[Saved entries]
+ + + +
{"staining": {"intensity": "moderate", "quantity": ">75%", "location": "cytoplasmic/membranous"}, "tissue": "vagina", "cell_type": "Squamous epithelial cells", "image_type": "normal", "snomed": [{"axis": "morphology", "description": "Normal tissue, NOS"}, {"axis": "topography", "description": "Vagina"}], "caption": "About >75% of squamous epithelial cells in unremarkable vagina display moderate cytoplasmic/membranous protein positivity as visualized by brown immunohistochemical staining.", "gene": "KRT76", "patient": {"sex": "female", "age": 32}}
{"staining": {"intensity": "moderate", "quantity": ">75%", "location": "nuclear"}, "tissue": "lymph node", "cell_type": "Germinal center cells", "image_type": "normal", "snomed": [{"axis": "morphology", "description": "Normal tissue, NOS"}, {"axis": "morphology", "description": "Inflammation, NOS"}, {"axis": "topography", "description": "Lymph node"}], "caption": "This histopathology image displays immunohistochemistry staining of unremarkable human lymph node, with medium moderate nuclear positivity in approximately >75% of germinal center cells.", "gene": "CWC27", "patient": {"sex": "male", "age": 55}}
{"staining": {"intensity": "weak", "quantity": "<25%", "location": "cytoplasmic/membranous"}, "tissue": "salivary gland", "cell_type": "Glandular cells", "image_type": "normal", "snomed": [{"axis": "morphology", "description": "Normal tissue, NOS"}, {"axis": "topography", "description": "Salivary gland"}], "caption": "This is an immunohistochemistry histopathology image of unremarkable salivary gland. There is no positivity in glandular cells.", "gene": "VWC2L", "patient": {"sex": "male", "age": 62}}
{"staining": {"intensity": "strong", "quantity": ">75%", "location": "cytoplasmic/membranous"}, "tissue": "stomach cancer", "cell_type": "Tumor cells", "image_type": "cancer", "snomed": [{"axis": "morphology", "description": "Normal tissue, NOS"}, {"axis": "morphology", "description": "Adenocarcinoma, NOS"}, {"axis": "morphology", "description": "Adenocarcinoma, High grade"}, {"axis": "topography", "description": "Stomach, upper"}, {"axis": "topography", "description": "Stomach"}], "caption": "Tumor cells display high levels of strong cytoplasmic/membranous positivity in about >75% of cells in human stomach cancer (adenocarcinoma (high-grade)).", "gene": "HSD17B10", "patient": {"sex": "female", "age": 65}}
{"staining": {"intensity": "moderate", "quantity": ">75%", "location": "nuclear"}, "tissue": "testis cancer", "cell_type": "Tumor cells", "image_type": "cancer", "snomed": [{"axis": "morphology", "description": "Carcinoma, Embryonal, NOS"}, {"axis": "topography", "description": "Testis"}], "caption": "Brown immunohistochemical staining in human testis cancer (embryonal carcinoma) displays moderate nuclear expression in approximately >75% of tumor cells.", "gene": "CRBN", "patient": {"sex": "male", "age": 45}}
+ + + +
- [What the task requires]:
All of the data is to be written out again, word for word.

- [Answer to this problem]:
{"staining": {"intensity": "moderate", "quantity": ">75%", "location": "cytoplasmic/membranous"}, "tissue": "vagina", "cell_type": "Squamous epithelial cells", "image_type": "normal", "snomed": [{"axis": "morphology", "description": "Normal tissue, NOS"}, {"axis": "topography", "description": "Vagina"}], "caption": "About >75% of squamous epithelial cells in unremarkable vagina display moderate cytoplasmic/membranous protein positivity as visualized by brown immunohistochemical staining.", "gene": "KRT76", "patient": {"sex": "female", "age": 32}}
{"staining": {"intensity": "moderate", "quantity": ">75%", "location": "nuclear"}, "tissue": "lymph node", "cell_type": "Germinal center cells", "image_type": "normal", "snomed": [{"axis": "morphology", "description": "Normal tissue, NOS"}, {"axis": "morphology", "description": "Inflammation, NOS"}, {"axis": "topography", "description": "Lymph node"}], "caption": "This histopathology image displays immunohistochemistry staining of unremarkable human lymph node, with medium moderate nuclear positivity in approximately >75% of germinal center cells.", "gene": "CWC27", "patient": {"sex": "male", "age": 55}}
{"staining": {"intensity": "weak", "quantity": "<25%", "location": "cytoplasmic/membranous"}, "tissue": "salivary gland", "cell_type": "Glandular cells", "image_type": "normal", "snomed": [{"axis": "morphology", "description": "Normal tissue, NOS"}, {"axis": "topography", "description": "Salivary gland"}], "caption": "This is an immunohistochemistry histopathology image of unremarkable salivary gland. There is no positivity in glandular cells.", "gene": "VWC2L", "patient": {"sex": "male", "age": 62}}
{"staining": {"intensity": "strong", "quantity": ">75%", "location": "cytoplasmic/membranous"}, "tissue": "stomach cancer", "cell_type": "Tumor cells", "image_type": "cancer", "snomed": [{"axis": "morphology", "description": "Normal tissue, NOS"}, {"axis": "morphology", "description": "Adenocarcinoma, NOS"}, {"axis": "morphology", "description": "Adenocarcinoma, High grade"}, {"axis": "topography", "description": "Stomach, upper"}, {"axis": "topography", "description": "Stomach"}], "caption": "Tumor cells display high levels of strong cytoplasmic/membranous positivity in about >75% of cells in human stomach cancer (adenocarcinoma (high-grade)).", "gene": "HSD17B10", "patient": {"sex": "female", "age": 65}}
{"staining": {"intensity": "moderate", "quantity": ">75%", "location": "nuclear"}, "tissue": "testis cancer", "cell_type": "Tumor cells", "image_type": "cancer", "snomed": [{"axis": "morphology", "description": "Carcinoma, Embryonal, NOS"}, {"axis": "topography", "description": "Testis"}], "caption": "Brown immunohistochemical staining in human testis cancer (embryonal carcinoma) displays moderate nuclear expression in approximately >75% of tumor cells.", "gene": "CRBN", "patient": {"sex": "male", "age": 45}}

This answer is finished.